Spark-sql provides api for adding set of adhoc rules that can be plugged into the query planner during
runtime. Especially after the data source api is made independent from the spark core, it is very
useful for different database/ datasource vendors for adding rules that best suit their datasource
design. This api for adding adhoc rules at run time is moved from SQLContext to separate
class called ExperimentalMethods
in SPARK-5193.
However this api supported only adding rules for optimizing spark PhysicalPlan
and didn’t offer
support for adding rules for the OptimizedPlan
. In SPARK-9843
this support is added and officially made available to the public since Spark 2.0. If you are not familiar
with the difference between spark PhycialPlan
and OptimizedPlan
please refer my previous post here
However, the api provided by the ExperimentalMethods
for adding additional rules provides option
to apply user provided rule only after all the native rules of spark are applied. This may limit the
ability to do some advanced optimization, also it limits additional optimization on the user
provided custom rule by taking advantage of the spark’s native optimization rules. One such examples
can be found in my previous post on SparkOptimizer.
Experimental Methods
Let’s take a look at the ExperimentalMethods
class and how user provided optimization rules are
plugged into SparkOptimizer
class.
ExperimentalMethods class:
class ExperimentalMethods private[sql]() {
@volatile var extraStrategies: Seq[Strategy] = Nil
@volatile var extraOptimizations: Seq[Rule[LogicalPlan]] = Nil
override def clone(): ExperimentalMethods = {
val result = new ExperimentalMethods
result.extraStrategies = extraStrategies
result.extraOptimizations = extraOptimizations
result
}
}
Snippet from SparkOptimizer:
override def batches: Seq[Batch] = (preOptimizationBatches ++ super.batches :+
Batch("Optimize Metadata Only Query", Once, OptimizeMetadataOnlyQuery(catalog, conf)) :+
Batch("Extract Python UDF from Aggregate", Once, ExtractPythonUDFFromAggregate) :+
Batch("Prune File Source Table Partitions", Once, PruneFileSourcePartitions)) ++
postHocOptimizationBatches :+
Batch("User Provided Optimizers", fixedPoint, experimentalMethods.extraOptimizations: _*)

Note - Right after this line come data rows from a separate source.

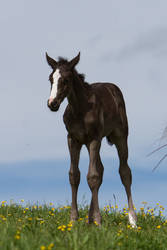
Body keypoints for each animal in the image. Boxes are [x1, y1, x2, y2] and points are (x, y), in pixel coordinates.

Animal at [46, 51, 137, 228]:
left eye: (65, 80)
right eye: (50, 79)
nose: (52, 103)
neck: (80, 110)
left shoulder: (94, 138)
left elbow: (92, 176)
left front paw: (98, 221)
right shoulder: (73, 139)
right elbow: (75, 175)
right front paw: (74, 220)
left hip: (120, 136)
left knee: (124, 171)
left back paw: (132, 220)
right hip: (90, 143)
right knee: (100, 169)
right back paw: (89, 219)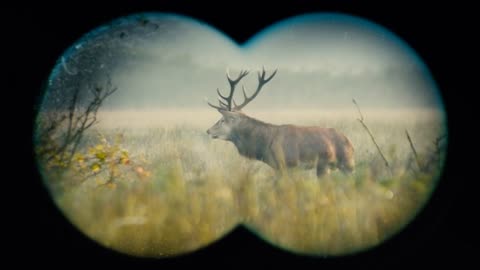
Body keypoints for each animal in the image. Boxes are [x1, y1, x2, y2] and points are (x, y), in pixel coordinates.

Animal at [206, 67, 356, 177]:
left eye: (222, 120)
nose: (208, 131)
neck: (266, 144)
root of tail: (350, 143)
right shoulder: (278, 167)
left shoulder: (287, 165)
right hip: (328, 167)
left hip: (345, 164)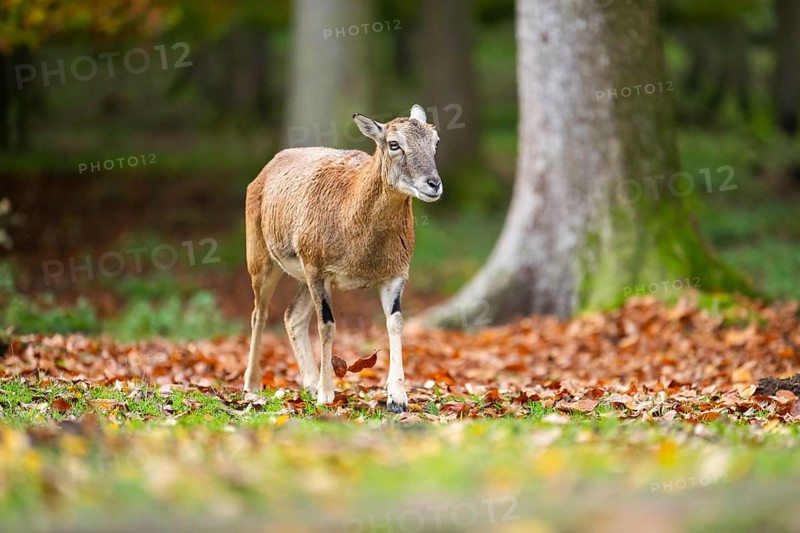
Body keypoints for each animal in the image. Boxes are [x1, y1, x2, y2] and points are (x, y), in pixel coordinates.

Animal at [243, 104, 442, 412]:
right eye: (393, 144)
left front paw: (397, 400)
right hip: (263, 259)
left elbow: (395, 322)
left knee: (292, 317)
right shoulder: (317, 268)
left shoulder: (395, 275)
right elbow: (327, 326)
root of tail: (266, 169)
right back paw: (252, 386)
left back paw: (309, 383)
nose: (433, 184)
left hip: (303, 277)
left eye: (435, 142)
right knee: (259, 314)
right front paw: (326, 395)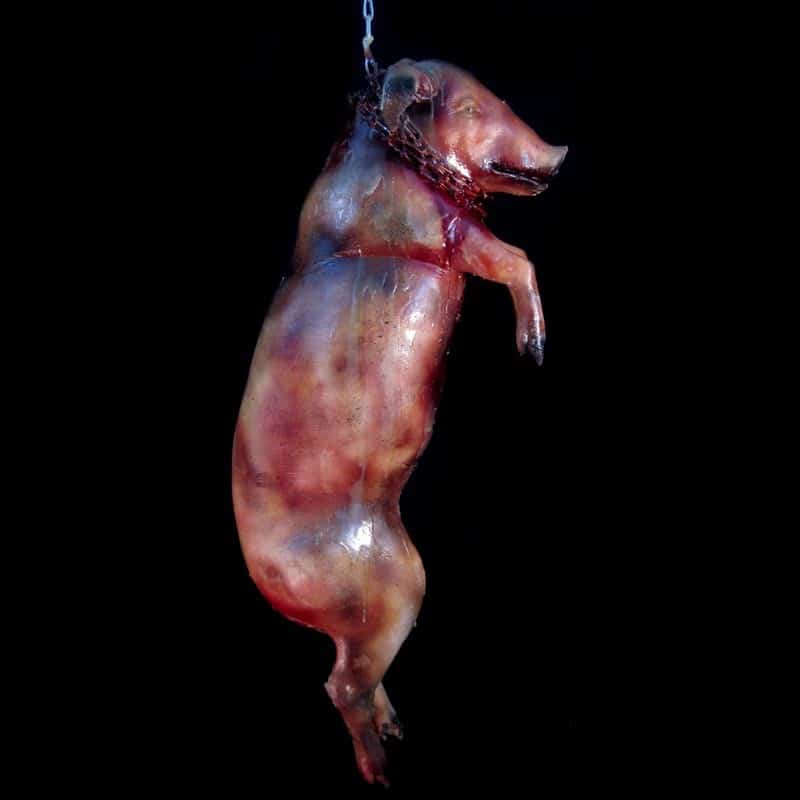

And here are the changes that facilitate to apply user provided optimization rules before spark’s
native rules for Analyzer
and Optimizer
are applied:
class ExperimentalMethods private[sql]() {
@volatile var extraStrategies: Seq[Strategy] = Nil
@volatile var extraPreOptimizations: Seq[Rule[LogicalPlan]] = Nil
@volatile var extraOptimizations: Seq[Rule[LogicalPlan]] = Nil
override def clone(): ExperimentalMethods = {
val result = new ExperimentalMethods
result.extraStrategies = extraStrategies
result.extraPreOptimizations = extraPreOptimizations
result.extraOptimizations = extraOptimizations
result
}
}
val experimentalPreOptimizations: Seq[Batch] = Seq(Batch(
"User Provided Pre Optimizers", fixedPoint, experimentalMethods.extraPreOptimizations: _*))
val experimentalPostOptimizations: Batch = Batch(
"User Provided Post Optimizers", fixedPoint, experimentalMethods.extraOptimizations: _*)
override def batches: Seq[Batch] = experimentalPreOptimizations ++
(preOptimizationBatches ++ super.batches :+
Batch("Optimize Metadata Only Query", Once, OptimizeMetadataOnlyQuery(catalog)) :+
Batch("Extract Python UDF from Aggregate", Once, ExtractPythonUDFFromAggregate) :+
Batch("Prune File Source Table Partitions", Once, PruneFileSourcePartitions)) ++
postHocOptimizationBatches :+ experimentalPostOptimizations
I hope these changes to the codebase would be very helpful in many cases for advanced optimization. Also it will take full advantage of the spark’s simplicity on defining new rules and plug them into spark on the fly during run time. At least these changes on the local branch of my laptop made it very useful to experiment with the SparkOptimizer without having to recompile the code every time.